When the United States itself invaded Panama, killing 3,000 civilians
to arrest one man?
'Why are we so obsessed with keeping up
with current events but not with understanding those events? Why
does no one discuss the fact that it is often literally impossible
to make sense of what is happening on the basis of the reports
we see on the news (certainly the case with regards to Haiti)?
Why is this not a source of outrage in democracies whose life-blood
is supposed to be the free flow of information, when our representatives
are acting and even killing other human beings in our name, but
we have no understanding of what they are doing or why? Is this
all a way of making us feel we are seeing the truth, when all
we are seeing is a stream of useless, meaningless facts?
Why can we not vote on the issues we want
to see investigated in the news, when the fate of places like
Haiti, Iraq, Panama, Grenada and Chechnya show such a marked tendency
to be 'disappeared' from the news? Why can we not vote for the
commentators we would like to see giving their perspective on
the news, when Fairness In Accuracy And Reporting found that of
1,530 guests interviewed on the prestigious US Nightline public
affairs programme, 92% were white, 89% were male and 80% were
professionals, government officials, or corporate representatives,
with the issues covered 'closely aligned with the agenda of the
US government'?
Why do governments and companies justify
their actions on the basis of the need to 'create jobs', as if
profit was a secondary issue, as if everyone gained equally, as
if the quantity and not the quality of jobs was the only issue?

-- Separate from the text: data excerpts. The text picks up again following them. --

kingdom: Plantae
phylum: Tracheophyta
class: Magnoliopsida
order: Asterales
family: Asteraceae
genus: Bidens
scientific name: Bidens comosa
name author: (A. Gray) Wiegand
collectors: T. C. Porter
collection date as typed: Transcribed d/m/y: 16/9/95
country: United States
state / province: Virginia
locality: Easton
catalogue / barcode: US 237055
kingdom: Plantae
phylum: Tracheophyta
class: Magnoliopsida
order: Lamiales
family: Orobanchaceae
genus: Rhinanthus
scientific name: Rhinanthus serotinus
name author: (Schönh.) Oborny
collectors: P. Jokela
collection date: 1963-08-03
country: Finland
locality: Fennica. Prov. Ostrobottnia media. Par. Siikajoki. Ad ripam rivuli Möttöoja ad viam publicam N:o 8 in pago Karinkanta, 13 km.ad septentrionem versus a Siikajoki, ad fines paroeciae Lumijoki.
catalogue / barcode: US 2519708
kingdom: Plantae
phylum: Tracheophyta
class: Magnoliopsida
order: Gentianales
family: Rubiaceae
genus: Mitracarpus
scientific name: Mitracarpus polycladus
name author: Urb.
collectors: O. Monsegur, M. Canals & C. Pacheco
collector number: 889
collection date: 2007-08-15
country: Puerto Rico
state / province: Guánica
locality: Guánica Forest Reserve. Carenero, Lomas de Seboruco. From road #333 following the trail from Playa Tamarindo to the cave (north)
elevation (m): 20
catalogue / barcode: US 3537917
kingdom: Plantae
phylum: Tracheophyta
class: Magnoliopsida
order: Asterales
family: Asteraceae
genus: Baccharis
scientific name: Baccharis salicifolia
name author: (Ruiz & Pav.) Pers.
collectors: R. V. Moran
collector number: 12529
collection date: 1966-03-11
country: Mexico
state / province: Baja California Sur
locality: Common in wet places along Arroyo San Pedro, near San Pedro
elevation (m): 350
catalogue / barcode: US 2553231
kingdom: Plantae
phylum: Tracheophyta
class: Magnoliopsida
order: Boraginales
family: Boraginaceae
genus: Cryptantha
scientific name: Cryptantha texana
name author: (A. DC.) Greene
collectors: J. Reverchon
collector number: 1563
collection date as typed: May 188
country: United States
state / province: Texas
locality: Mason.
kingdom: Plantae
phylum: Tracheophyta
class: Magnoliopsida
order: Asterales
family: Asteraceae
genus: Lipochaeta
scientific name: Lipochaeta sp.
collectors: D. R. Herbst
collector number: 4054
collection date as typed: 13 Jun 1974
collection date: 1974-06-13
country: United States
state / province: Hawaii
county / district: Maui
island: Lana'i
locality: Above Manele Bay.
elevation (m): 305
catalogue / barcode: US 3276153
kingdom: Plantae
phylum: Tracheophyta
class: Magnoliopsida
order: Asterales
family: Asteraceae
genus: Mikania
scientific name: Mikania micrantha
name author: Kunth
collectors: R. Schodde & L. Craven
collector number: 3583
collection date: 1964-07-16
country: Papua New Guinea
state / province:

Why does not everyone who has ever worked for a corporation, who
knows the truth, not expose such nonsense, such complete reversals
of the truth, for the transparent deceptions they are? Why are
jobs 'created' but never 'destroyed'-only 'lost'? Why are politicians
protected from the public, from all genuinely awkward questions,
when it is we who are their leaders? Why are our political representatives
treated with such reverence and awe in a democracy that is supposed
to place 'the people' in highest regard? Why can we not see that
people like john Major, Bill Clinton and George Bush are just
men, just individual people like you and I (regardless of the
podium they stand on and the cut of their suits) who need to give
account of themselves, who need to convince us that they are worthy
of our attention, let alone our respect?
... Why does our society find it unworthy
of discussion that we and our precious, impressionable children
are continuously hounded by advertisers with the same set of interests
(profit from mass consumption) propounding the same essential
view of the world (happiness and status through unrestrained consumption)?Why
does it not occur to us that this continuous flood of propaganda
might be a threat to our view of reality, might be a threat to
our independence and sanity? Why does that not send even the tiniest
chill up our spines?
... We are required to misinterpret our
own problems because like this book the alternatives seem to make
no sense in the 'real' world that continuously assaults our senses.
The world tells us that 'of course this is the right way to live-there
is no other way', so the problem must he outside the political
and economic system.
Everyone wants to find answers to life.
Everyone needs genuine relationship with other people, peace of
mind, fulfillment, a sense of community and belonging. Everyone
wants to be free from crippling stress and dullness and boredom.
Everyone wants life to continue on this planet.
Let us, then, put a last question as simply
as possible-how on earth can we ever hope to answer these questions
adequately, if we are not free to consider or answer them in ways
that do not suit the requirements of corporate consumerism?